A nipple reconstruction can be considered ‘the cherry on top’ and turns a mound on your chest into a breast. I recommend a nipple reconstruction!
Can I keep my own nipple?
In a procedure called nipple-sparing mastectomy, the nipple and areola are left in place while the breast tissue under them is removed. Women who have a small early stage cancer near the outer part of the breast, with no signs of cancer in the skin or near the nipple, may be able to have nipple-sparing surgery. (Cancers that are larger or nearby are more likely to have cancer cells hidden in the nipple, which means a higher risk the cancer will come back.) Some doctors give the nipple tissue a dose of radiation during or after the surgery to try and reduce the risk of the cancer coming back.
There are still some problems with nipple-sparing operations. Afterward, the nipple does not always have a good blood supply, so sometimes it can wither away or become deformed.
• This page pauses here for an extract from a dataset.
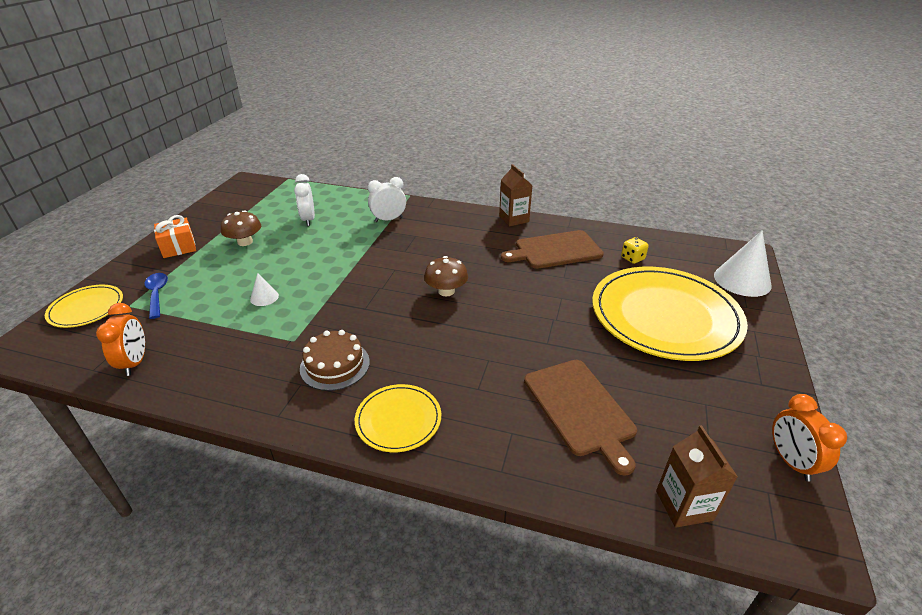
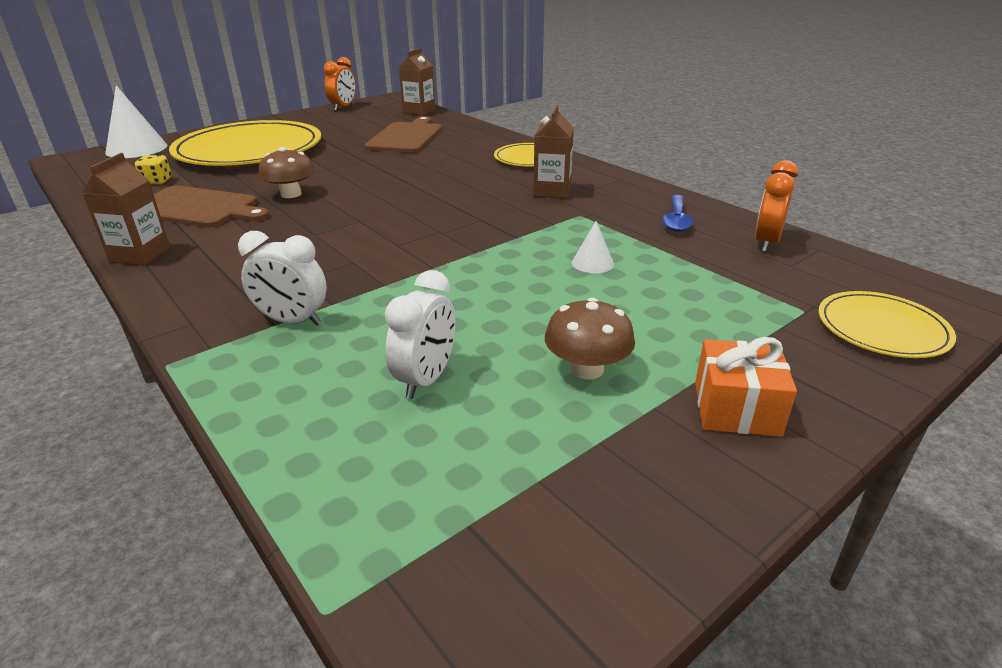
camera: 145 degrees left, 5 degrees down
blue spoon [144,273,168,319] -> blue spoon moved to [662,195,693,232]
brown cake [300,330,370,391] -> brown carton [533,104,574,198]
brown mushroom [424,256,468,296] -> brown mushroom moved to [258,147,315,198]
Because the nerves are also cut, there is little or no feeling left in the nipple. In some cases, the nipple may look out of place later, mostly in women with larger breasts. Doctors are working to try and improve the safety and outcomes of nipple-sparing surgeries.
It can give a lovely result however if you are a suitable candidate and is worth discussing with your Plastic and General Surgeons.
Saving the nipple from the breast that has been removed to use it later (called nipple saving or nipple banking) is no longer favoured by most surgeons. The tissue can be injured by the way it is stored or preserved, and there have been other problems with this surgery.